Originally Posted by brewer12345
I have not seen the fine print on one of these hybrid policies, but I see no mention of the LTCI rider charges being fixed. That means these policies have the same problem as straight LTCI:the insurer can hike the cost at will.
I have not looked closely at one either. But this is the first generation of these products and I suspect they will evolve and change.
I would be a little concerned that all of the bugs have nit been worked out in the contract. For example one person states the LTCi covers more... used to be just for a nursing home. That was a double edge issue... insurance companies would not pay unless one went to a nursing home... then they learned, they could add a provision to pay less than the NH rate and benefit both the company (pay less) and the insured (less restrictive and more flexible).
This article provides a brief description of one of Genworth's products (an annuity... apparently there are life insurance hybrids also).
New: a hybrid annuity with LTC coverage - Yahoo! Finance
Genworth uses this clear-cut example:
A 60-year-old purchases a $50,000 long-term care annuity with 5 percent inflation protection compounded annually with a 200 percent coverage maximum and a six-year benefit period. So, his initial long-term-care coverage maximum is $100,000 -- double the premium he paid. (If he had refused inflation protection, then he could have chosen three times the premium, or $150,000.)
If he makes no withdrawals over 20 years at a 3.5 percent compound interest rate, minus administrative fees, he would have -- under the 5 percent inflation-protected scenario --$265,330 available in long-term-care insurance. Or a monthly maximum of $3,685.
If this person never needs long-term care, then the annuity can be redeemed for its accumulated value when it matures at 20 years -- or it can be left to accumulate further interest and the long-term care policy will remain enforce.

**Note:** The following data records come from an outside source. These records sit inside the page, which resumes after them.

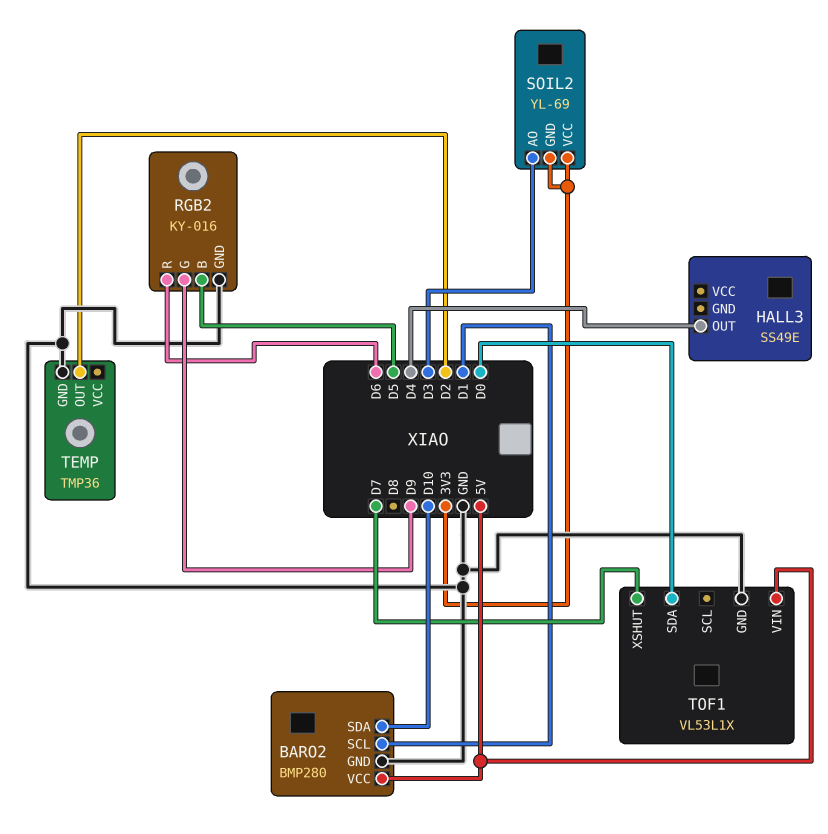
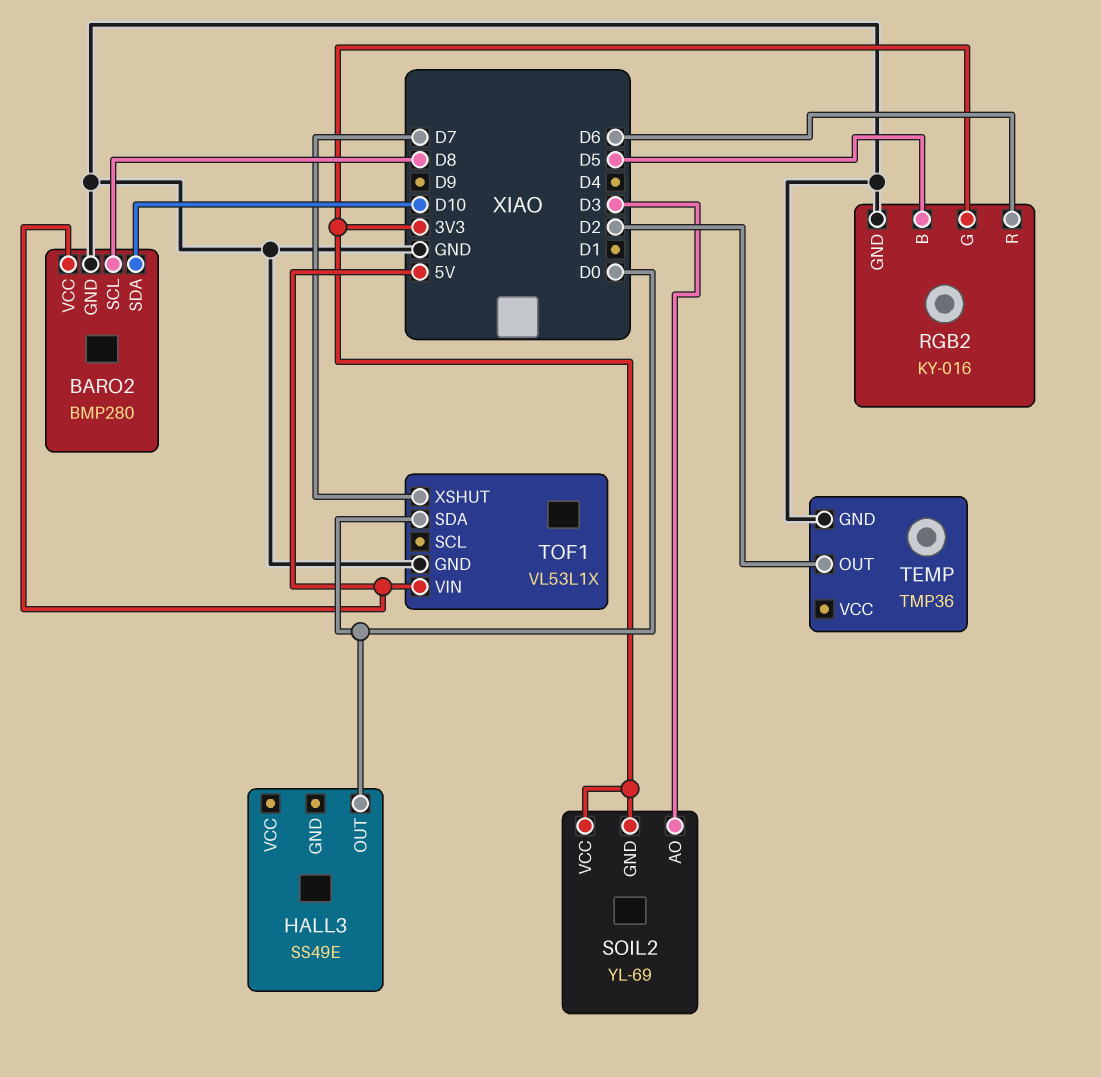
BARO2 pin SCL: D1 -> D8
HALL3 pin OUT: D4 -> D0
RGB2 pin G: D9 -> 3V3

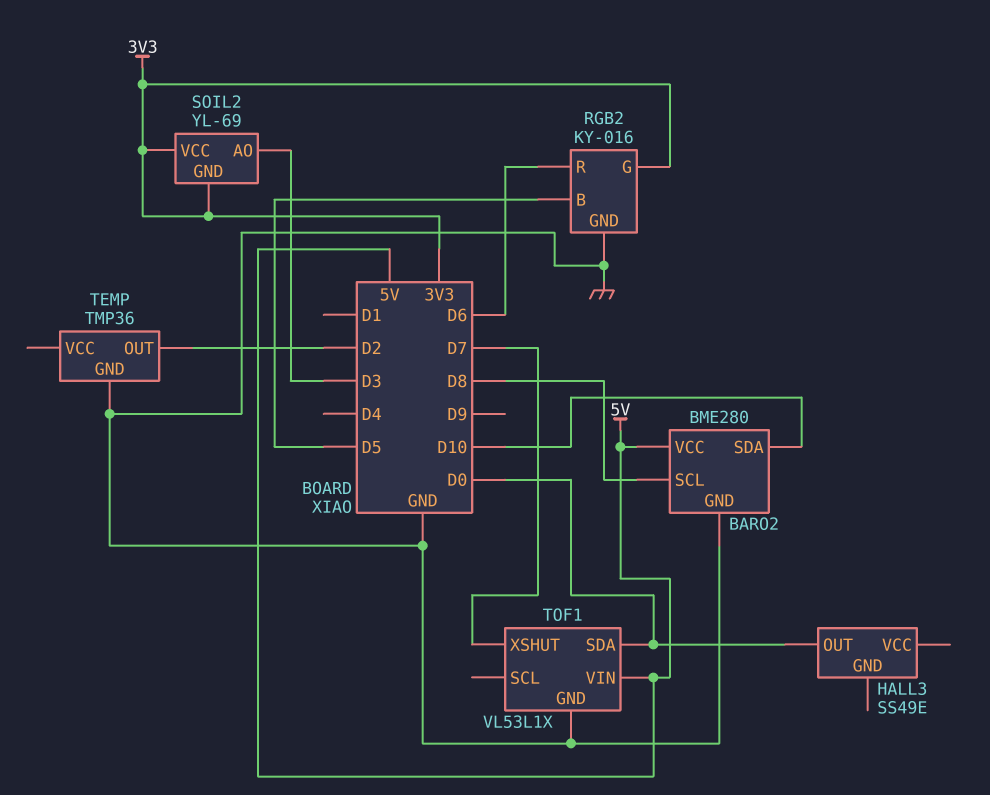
BARO2: BMP280 -> BME280

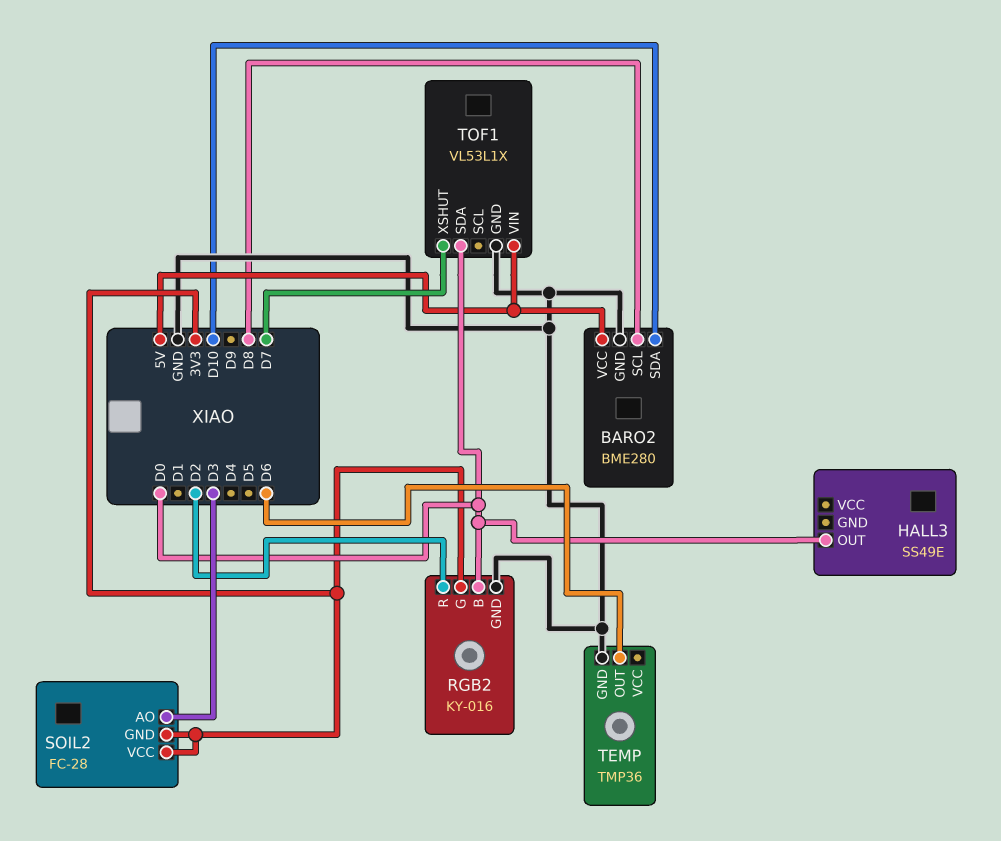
RGB2 pin B: D5 -> D0
RGB2 pin R: D6 -> D2
SOIL2: YL-69 -> FC-28
TEMP pin OUT: D2 -> D6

When this person dies, his heirs will inherit the greater of the accumulated annuity value, if there have been no withdrawals, or the single premium he paid initially less the amount of long-term care paid.
This example is probably not complete and may not be typical of all hybrid annuities... There could be more payments due. But the article makes it sound like a deferred annuity where the large up-front payment is part deductible and part insurance premium payment. But I suppose there could be additional periodic premium payments for riders.
This annuity description appears to require one to make a fairly large commitment upfront. But according to this article some of them may allow one to back out of the deal after a certain period or get their money and incur a surrender fee.
The article also indicates that the underwriting may not be as strict as traditional LTCi.
One interesting comment
was the last sentence in the quote (above). It appears that the product (in this example) might be setup to encourage the owner to not use the benefit for smaller claims. If it is used, (it appears) the heir suffers the loss of interest (according to this example) and instead get a return of premium minus benefits paid. One of those little "traps" that the spouse, caregiver or PA might not think about!!!
I think this just underscores that planning with insurance and even the use of it can sometimes be complex (to maximize the cost/benefit).